**WHAT NEEDS TO BE DONE**
Where in the records does the word "Confidence" appear? Copy each line that holds it.

(Saved entries)
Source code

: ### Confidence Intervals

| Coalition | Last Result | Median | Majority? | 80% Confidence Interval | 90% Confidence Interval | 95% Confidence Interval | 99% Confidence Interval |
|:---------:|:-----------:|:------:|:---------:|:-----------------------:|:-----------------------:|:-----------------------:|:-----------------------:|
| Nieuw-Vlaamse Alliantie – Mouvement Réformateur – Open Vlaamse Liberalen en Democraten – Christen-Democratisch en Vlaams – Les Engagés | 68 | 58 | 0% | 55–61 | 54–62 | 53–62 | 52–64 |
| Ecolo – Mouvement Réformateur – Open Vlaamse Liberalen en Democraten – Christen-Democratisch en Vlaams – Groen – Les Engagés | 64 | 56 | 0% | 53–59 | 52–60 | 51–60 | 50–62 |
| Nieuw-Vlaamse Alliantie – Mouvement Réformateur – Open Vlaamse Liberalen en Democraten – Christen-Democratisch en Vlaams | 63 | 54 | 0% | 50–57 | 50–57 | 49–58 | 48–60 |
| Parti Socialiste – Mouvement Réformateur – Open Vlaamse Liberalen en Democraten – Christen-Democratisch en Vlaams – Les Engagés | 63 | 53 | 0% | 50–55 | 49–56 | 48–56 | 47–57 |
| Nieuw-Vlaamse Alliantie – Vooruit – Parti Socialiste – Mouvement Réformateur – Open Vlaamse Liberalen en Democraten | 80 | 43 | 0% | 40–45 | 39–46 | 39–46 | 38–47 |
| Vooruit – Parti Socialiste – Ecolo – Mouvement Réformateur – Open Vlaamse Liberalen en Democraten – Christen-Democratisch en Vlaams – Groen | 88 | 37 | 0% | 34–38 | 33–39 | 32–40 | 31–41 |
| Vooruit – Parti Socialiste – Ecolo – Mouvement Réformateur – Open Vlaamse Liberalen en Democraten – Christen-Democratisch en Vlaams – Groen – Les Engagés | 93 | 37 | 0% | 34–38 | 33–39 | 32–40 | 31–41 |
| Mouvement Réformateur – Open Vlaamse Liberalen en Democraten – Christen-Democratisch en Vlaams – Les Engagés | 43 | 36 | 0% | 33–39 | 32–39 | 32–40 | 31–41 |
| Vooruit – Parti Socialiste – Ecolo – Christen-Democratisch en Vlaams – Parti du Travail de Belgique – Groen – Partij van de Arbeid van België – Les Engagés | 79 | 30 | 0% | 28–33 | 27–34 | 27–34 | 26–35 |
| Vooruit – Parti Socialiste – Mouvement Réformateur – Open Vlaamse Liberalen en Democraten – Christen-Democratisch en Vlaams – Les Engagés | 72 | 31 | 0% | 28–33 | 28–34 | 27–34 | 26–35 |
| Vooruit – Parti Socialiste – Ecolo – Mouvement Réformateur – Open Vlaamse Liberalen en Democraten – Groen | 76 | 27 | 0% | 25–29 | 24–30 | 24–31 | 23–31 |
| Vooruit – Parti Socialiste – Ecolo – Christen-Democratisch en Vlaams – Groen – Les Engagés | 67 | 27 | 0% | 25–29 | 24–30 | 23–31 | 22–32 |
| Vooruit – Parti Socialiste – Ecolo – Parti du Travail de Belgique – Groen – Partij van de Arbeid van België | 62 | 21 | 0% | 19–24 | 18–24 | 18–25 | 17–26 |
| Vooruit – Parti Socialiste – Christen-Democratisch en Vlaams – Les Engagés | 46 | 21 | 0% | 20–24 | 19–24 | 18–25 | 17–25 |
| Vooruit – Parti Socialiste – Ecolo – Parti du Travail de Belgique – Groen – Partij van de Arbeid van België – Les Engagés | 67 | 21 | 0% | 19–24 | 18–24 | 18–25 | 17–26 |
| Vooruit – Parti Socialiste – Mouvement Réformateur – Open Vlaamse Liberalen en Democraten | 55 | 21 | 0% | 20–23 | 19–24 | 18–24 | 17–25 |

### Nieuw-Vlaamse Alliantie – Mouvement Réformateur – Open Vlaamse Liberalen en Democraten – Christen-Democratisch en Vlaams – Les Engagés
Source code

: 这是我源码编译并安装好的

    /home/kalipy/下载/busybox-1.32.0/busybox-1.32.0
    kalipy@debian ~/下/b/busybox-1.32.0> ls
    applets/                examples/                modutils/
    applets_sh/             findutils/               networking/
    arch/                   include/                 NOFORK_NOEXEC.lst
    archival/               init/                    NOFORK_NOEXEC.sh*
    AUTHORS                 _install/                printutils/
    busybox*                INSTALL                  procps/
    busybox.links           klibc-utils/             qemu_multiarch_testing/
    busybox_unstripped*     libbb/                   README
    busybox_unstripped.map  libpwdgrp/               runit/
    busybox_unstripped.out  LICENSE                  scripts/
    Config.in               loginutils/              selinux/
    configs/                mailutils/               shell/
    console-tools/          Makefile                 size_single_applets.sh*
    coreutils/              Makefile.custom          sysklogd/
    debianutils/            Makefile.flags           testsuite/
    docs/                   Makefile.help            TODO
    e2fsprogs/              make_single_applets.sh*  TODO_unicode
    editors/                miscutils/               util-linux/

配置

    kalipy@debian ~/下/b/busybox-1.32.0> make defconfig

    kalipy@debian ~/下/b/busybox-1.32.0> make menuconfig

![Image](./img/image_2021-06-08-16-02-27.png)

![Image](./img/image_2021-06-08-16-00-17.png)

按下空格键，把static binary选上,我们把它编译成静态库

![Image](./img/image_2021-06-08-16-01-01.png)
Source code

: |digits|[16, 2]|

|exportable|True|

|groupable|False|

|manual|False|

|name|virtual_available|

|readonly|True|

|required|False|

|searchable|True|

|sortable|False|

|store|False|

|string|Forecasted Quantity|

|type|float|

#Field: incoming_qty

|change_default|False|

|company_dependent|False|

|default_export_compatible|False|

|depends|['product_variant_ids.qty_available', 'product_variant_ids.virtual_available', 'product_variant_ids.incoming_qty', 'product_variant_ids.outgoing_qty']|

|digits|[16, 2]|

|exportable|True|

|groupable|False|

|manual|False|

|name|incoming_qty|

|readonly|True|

**EXERCISE SOLUTION**
: ### Confidence Intervals
| Coalition | Last Result | Median | Majority? | 80% Confidence Interval | 90% Confidence Interval | 95% Confidence Interval | 99% Confidence Interval |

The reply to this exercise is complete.